START Listed records

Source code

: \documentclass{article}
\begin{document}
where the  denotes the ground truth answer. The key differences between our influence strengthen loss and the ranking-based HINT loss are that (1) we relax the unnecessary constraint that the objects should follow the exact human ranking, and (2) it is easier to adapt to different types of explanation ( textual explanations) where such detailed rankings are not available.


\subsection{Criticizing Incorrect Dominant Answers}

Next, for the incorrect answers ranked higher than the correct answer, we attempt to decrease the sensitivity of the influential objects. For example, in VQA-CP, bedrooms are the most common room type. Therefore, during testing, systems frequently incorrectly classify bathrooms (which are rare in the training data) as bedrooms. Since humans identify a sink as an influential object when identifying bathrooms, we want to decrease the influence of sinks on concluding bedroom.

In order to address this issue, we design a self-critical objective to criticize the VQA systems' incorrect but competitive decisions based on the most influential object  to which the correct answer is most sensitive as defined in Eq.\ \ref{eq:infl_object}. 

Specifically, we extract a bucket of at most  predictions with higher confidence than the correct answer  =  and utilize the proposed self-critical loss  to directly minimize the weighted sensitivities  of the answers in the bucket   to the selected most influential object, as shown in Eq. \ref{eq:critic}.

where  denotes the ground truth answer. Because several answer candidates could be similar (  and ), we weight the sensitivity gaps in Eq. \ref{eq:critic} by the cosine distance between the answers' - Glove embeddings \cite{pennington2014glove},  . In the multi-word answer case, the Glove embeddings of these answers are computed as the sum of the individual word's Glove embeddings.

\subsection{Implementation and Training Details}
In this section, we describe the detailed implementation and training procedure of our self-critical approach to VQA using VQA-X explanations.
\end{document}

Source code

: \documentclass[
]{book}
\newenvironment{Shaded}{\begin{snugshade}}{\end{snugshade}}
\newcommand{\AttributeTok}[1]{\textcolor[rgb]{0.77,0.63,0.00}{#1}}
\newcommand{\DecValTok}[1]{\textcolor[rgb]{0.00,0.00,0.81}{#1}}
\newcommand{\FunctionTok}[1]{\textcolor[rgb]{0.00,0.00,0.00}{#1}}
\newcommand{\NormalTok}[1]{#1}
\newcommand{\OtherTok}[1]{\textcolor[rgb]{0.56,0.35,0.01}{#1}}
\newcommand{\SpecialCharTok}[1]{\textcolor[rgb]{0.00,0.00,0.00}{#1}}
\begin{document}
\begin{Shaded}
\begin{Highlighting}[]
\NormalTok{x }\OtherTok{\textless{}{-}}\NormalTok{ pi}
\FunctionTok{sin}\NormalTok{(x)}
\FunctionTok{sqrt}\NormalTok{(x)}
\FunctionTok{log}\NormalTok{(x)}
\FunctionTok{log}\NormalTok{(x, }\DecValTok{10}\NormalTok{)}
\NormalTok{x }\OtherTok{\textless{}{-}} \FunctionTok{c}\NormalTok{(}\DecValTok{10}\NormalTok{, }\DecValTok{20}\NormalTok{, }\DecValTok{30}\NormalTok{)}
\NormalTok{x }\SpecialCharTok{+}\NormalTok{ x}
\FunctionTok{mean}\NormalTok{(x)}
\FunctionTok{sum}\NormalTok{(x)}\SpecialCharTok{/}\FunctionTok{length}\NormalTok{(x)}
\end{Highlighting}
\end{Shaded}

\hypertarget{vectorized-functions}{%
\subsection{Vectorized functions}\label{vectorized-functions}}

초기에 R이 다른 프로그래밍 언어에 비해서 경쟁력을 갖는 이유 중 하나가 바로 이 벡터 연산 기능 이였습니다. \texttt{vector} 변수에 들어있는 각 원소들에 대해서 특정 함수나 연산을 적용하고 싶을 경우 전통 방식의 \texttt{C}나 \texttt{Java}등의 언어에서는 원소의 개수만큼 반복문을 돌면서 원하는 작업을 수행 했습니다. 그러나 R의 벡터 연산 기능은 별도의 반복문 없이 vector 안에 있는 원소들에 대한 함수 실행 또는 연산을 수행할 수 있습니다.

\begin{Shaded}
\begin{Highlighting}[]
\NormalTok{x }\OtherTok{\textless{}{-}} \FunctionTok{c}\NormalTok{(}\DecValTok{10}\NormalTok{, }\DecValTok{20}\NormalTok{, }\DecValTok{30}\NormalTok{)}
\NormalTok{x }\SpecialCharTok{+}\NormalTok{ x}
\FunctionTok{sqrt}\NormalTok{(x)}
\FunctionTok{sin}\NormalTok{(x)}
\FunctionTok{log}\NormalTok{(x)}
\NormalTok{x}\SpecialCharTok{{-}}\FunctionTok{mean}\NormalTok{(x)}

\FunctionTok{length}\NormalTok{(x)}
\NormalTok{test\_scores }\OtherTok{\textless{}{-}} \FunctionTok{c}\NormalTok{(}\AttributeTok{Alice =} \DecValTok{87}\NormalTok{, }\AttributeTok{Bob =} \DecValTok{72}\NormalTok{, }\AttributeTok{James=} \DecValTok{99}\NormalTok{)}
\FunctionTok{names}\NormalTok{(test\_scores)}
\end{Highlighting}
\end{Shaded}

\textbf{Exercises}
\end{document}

END Listed records

__Instructions to follow__.
Going line by line, repeat the whole listing exactly.

__Task output__.
Source code

: \documentclass{article}
\begin{document}
where the  denotes the ground truth answer. The key differences between our influence strengthen loss and the ranking-based HINT loss are that (1) we relax the unnecessary constraint that the objects should follow the exact human ranking, and (2) it is easier to adapt to different types of explanation ( textual explanations) where such detailed rankings are not available.


\subsection{Criticizing Incorrect Dominant Answers}

Next, for the incorrect answers ranked higher than the correct answer, we attempt to decrease the sensitivity of the influential objects. For example, in VQA-CP, bedrooms are the most common room type. Therefore, during testing, systems frequently incorrectly classify bathrooms (which are rare in the training data) as bedrooms. Since humans identify a sink as an influential object when identifying bathrooms, we want to decrease the influence of sinks on concluding bedroom.

In order to address this issue, we design a self-critical objective to criticize the VQA systems' incorrect but competitive decisions based on the most influential object  to which the correct answer is most sensitive as defined in Eq.\ \ref{eq:infl_object}. 

Specifically, we extract a bucket of at most  predictions with higher confidence than the correct answer  =  and utilize the proposed self-critical loss  to directly minimize the weighted sensitivities  of the answers in the bucket   to the selected most influential object, as shown in Eq. \ref{eq:critic}.

where  denotes the ground truth answer. Because several answer candidates could be similar (  and ), we weight the sensitivity gaps in Eq. \ref{eq:critic} by the cosine distance between the answers' - Glove embeddings \cite{pennington2014glove},  . In the multi-word answer case, the Glove embeddings of these answers are computed as the sum of the individual word's Glove embeddings.

\subsection{Implementation and Training Details}
In this section, we describe the detailed implementation and training procedure of our self-critical approach to VQA using VQA-X explanations.
\end{document}

Source code

: \documentclass[
]{book}
\newenvironment{Shaded}{\begin{snugshade}}{\end{snugshade}}
\newcommand{\AttributeTok}[1]{\textcolor[rgb]{0.77,0.63,0.00}{#1}}
\newcommand{\DecValTok}[1]{\textcolor[rgb]{0.00,0.00,0.81}{#1}}
\newcommand{\FunctionTok}[1]{\textcolor[rgb]{0.00,0.00,0.00}{#1}}
\newcommand{\NormalTok}[1]{#1}
\newcommand{\OtherTok}[1]{\textcolor[rgb]{0.56,0.35,0.01}{#1}}
\newcommand{\SpecialCharTok}[1]{\textcolor[rgb]{0.00,0.00,0.00}{#1}}
\begin{document}
\begin{Shaded}
\begin{Highlighting}[]
\NormalTok{x }\OtherTok{\textless{}{-}}\NormalTok{ pi}
\FunctionTok{sin}\NormalTok{(x)}
\FunctionTok{sqrt}\NormalTok{(x)}
\FunctionTok{log}\NormalTok{(x)}
\FunctionTok{log}\NormalTok{(x, }\DecValTok{10}\NormalTok{)}
\NormalTok{x }\OtherTok{\textless{}{-}} \FunctionTok{c}\NormalTok{(}\DecValTok{10}\NormalTok{, }\DecValTok{20}\NormalTok{, }\DecValTok{30}\NormalTok{)}
\NormalTok{x }\SpecialCharTok{+}\NormalTok{ x}
\FunctionTok{mean}\NormalTok{(x)}
\FunctionTok{sum}\NormalTok{(x)}\SpecialCharTok{/}\FunctionTok{length}\NormalTok{(x)}
\end{Highlighting}
\end{Shaded}

\hypertarget{vectorized-functions}{%
\subsection{Vectorized functions}\label{vectorized-functions}}

초기에 R이 다른 프로그래밍 언어에 비해서 경쟁력을 갖는 이유 중 하나가 바로 이 벡터 연산 기능 이였습니다. \texttt{vector} 변수에 들어있는 각 원소들에 대해서 특정 함수나 연산을 적용하고 싶을 경우 전통 방식의 \texttt{C}나 \texttt{Java}등의 언어에서는 원소의 개수만큼 반복문을 돌면서 원하는 작업을 수행 했습니다. 그러나 R의 벡터 연산 기능은 별도의 반복문 없이 vector 안에 있는 원소들에 대한 함수 실행 또는 연산을 수행할 수 있습니다.

\begin{Shaded}
\begin{Highlighting}[]
\NormalTok{x }\OtherTok{\textless{}{-}} \FunctionTok{c}\NormalTok{(}\DecValTok{10}\NormalTok{, }\DecValTok{20}\NormalTok{, }\DecValTok{30}\NormalTok{)}
\NormalTok{x }\SpecialCharTok{+}\NormalTok{ x}
\FunctionTok{sqrt}\NormalTok{(x)}
\FunctionTok{sin}\NormalTok{(x)}
\FunctionTok{log}\NormalTok{(x)}
\NormalTok{x}\SpecialCharTok{{-}}\FunctionTok{mean}\NormalTok{(x)}

\FunctionTok{length}\NormalTok{(x)}
\NormalTok{test\_scores }\OtherTok{\textless{}{-}} \FunctionTok{c}\NormalTok{(}\AttributeTok{Alice =} \DecValTok{87}\NormalTok{, }\AttributeTok{Bob =} \DecValTok{72}\NormalTok{, }\AttributeTok{James=} \DecValTok{99}\NormalTok{)}
\FunctionTok{names}\NormalTok{(test\_scores)}
\end{Highlighting}
\end{Shaded}

\textbf{Exercises}
\end{document}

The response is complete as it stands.